Page text:

* * * * *

Atomic Juicing
“For years we’ve been joking about the Bowie song, ‘Take your pills and put your helmet on,’” says Roy Henderson, CEO of Green Cell Technologies. But what he and Jan Vlok have managed is certainly no laughing matter. Their megalith 3.2 ton invention called The Disruptor, which, together with their Dynamic Cell Disruption (DCD) technology, could have what it takes to revolutionize the food industry. In addition, it could have further applications in the cosmeceutical, pharmaceutical and nutraceutical industries.
Once investors see it, Henderson says, they take to it like kids in a candy store. And thank the gods: R38 million has gone into its development.
One user is Ryan Wyness form Wyness Vineyards, based in the heart of the Stellenbosch wine valley. After an initial trial the Disruptor has yielded incredible results, including “instant extraction, higher levels of anthocyanins, higher levels of proteins,higher levels of acid in post fermentation analysis, double the amount of oil extraction and more yield,” he says.
Another is chef Richard Hobson, one half of Froggit Foods, who has so far used it to process olives and chillies. “The chillies go through crushed and out comes out a wonderful, smoothed paste.” This, he says, is a great time saver – and the results are amazing.
Henderson uses rooibos tea as a simple example. Removing some chemical components gives you a purer form of aspalathin, the antioxidant found in the plant. “You can take that and turn it into a cream for a cosmetic, a bar, a snack, a capsule or a cosmeceutical.” he says.
“Any time you take a whole product – a whole orange, a whole apple, a whole grain – and want to break it open, it becomes an extraction.” That, Henderson says, is what they’ve become really good at: effective extraction. Applications, incredibly, stretch into biofuels, turning waste products into feed for cattle or crops, and they’re even looking into beers and other spirits.

* * * * *

Extracted entries:
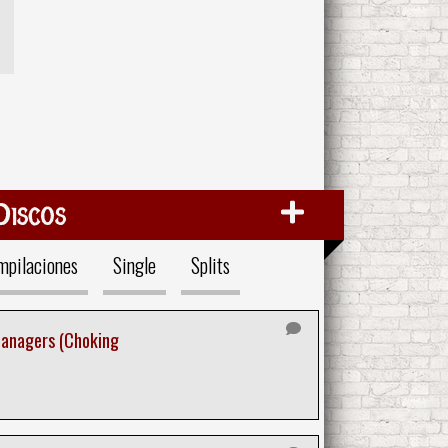
Discos
mpilaciones
Single
Splits
Managers (Choking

* * * * *

Required action A:
According to the Atomic Juicing article, why does removing some chemical components from rooibos tea give a useful result? Answer in one to three sentences.
Required action B:
Answer these questions from the Atomic Juicing article:
(i) How heavy is The Disruptor?
(ii) How much money has gone into its development?
(iii) Which two foods has Richard Hobson processed with it so far?
Required action C:
Extend the Atomic Juicing article by continuing it from where it stops.
None of the tasks draw on the data.

Task response A:
Removing them gives a purer form of aspalathin, the antioxidant found in the plant. That aspalathin can then be made into a cosmetic cream, a bar, a snack, a capsule or a cosmeceutical.

Task response B:
(i) 3.2 tons.
(ii) R38 million.
(iii) Olives and chillies.

Task response C:
“The extraction is instant.” Their smallest machines process materials at 1.5 tons per hour, the biggest at 6. Once something emerges from The Disruptor, Henderson says it can go on to be processed further. “With juice, if you want the fibre, leave it as is. Or, to create an extract, you’d want to remove all insolubles and get to the concentration.”
Henderson and Vlok are also marketing a product called Nourish, a tonic made from a combination of everyday ingredients, like apples, which provides consumers with the full recommended daily vitamin intake for less than R5 per day. While testing the product all sorts of strange ingredients were processed – including whole fish skins.
They even tried chicken in an attempt to help the poultry industry create a healthier alternative to brining, using chicken protein rather than salty brine. He compares the chicken on the other end to a smooth, aqueous cream-like substance. What can’t it do? “We found that whole stone fruits wouldn’t go through it; it wouldn’t break The Disruptor, but it would stop it.”
Those, he says, have to be processed first. How did you secure funding for such a project? “We didn’t,” says Henderson, who is a a retired navy officer and underwater explosives expert. “When we approached DTI, we didn’t have a company so to speak. We were just two guys trying to do something.
We couldn’t just take people on board hoping things would go ahead.” Their first step was to start a company, he says, before they could start worrying about who would be part of it.
“It was funded by opening businesses and running them alongside, so we could take cash out of these businesses to pay for research and development.” They sold these companies to people in the industry who could take them further. “Our focus was split, so it would be a bit disingenuous to say we were putting our heart and soul into each of those businesses.”
He says then sustainability wasn’t an issue, and if someone could make money from one of their businesses, they’d sell it. “That’s how we got our cash.”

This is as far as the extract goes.